Não, moço, o nordestino não vai pedir licença, como sempre fez, para responder.
Sem nenhuma mágoa, sem nenhum ressentimento, sem nenhum rancor, sem nenhum ódio, ódio que um ex-sociólogo de forma irresponsável instila contra ele, mas com toda a força que só um peito aberto pode permitir, o nordestino lhe diz:
Quem é o senhor para nos chamar de ignorantes?
O nordestino também é doutor.
Porém, diferentemente de alguns doutores, não nega o passado.
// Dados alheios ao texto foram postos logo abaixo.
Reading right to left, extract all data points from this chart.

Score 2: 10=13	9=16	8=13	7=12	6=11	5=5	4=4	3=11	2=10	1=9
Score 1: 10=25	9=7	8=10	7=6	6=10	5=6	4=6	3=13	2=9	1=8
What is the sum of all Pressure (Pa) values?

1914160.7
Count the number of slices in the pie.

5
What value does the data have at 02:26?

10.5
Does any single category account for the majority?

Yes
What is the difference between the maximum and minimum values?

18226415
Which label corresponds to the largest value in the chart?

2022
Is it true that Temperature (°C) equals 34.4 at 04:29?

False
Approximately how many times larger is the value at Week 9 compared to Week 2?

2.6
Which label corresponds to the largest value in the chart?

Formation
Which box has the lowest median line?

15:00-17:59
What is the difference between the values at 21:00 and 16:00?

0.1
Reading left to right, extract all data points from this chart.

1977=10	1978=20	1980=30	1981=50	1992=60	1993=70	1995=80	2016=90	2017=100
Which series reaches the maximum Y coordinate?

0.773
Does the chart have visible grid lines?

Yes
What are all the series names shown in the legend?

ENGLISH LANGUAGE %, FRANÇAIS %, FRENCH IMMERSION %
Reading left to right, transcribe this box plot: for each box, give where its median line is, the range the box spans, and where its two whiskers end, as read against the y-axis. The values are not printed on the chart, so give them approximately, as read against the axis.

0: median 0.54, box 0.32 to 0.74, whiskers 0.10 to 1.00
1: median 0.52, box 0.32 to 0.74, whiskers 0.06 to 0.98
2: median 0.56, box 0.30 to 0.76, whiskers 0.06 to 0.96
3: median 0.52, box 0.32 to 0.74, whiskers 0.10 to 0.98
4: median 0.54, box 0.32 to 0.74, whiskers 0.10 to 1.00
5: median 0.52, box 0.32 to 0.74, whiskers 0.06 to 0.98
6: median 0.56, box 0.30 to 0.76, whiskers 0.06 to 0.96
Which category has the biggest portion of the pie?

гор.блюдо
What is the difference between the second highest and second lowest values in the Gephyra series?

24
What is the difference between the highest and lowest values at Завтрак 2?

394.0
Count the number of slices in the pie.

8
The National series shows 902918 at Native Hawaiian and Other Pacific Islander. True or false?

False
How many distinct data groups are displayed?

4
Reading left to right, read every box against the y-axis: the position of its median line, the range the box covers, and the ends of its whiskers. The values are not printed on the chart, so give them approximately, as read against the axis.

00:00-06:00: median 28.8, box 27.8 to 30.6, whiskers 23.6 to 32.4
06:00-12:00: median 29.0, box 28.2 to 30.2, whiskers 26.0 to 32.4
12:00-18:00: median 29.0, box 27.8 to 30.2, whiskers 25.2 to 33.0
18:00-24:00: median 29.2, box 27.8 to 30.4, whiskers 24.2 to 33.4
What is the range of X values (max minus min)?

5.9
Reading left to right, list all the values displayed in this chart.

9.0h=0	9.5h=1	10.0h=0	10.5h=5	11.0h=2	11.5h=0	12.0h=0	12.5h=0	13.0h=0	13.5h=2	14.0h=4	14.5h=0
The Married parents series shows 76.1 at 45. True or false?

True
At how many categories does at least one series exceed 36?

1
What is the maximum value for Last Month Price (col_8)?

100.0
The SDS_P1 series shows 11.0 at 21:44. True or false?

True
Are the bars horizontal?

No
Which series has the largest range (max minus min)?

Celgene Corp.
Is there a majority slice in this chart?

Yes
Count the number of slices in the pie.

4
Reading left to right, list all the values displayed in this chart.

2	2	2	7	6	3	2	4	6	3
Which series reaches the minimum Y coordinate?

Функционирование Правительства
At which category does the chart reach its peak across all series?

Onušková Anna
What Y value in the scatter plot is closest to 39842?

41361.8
Orgulha-se dele.
O nordestino não esquece o seu passado, nem pede que o esqueçam.
O nordestino não pede para esquecerem o que escreveu porque para ele a palavra é sagrada.
Bahia, Pernambuco, Ceará, Sergipe, Alagoas, Maranhão, Piauí, Paraíba e Rio Grande do Norte estão como sempre estiveram; unidos.
Se antes na dor e sofrimento, que ninguém conhece mais do que o nordestino, agora na alegria pelos novos ventos que sopram nessa rica, bela, culta e forte região do país:
O Nordeste brasileiro.
E é esse Nordeste que repudia o seu preconceito, senhor Fernando Henrique Cardoso.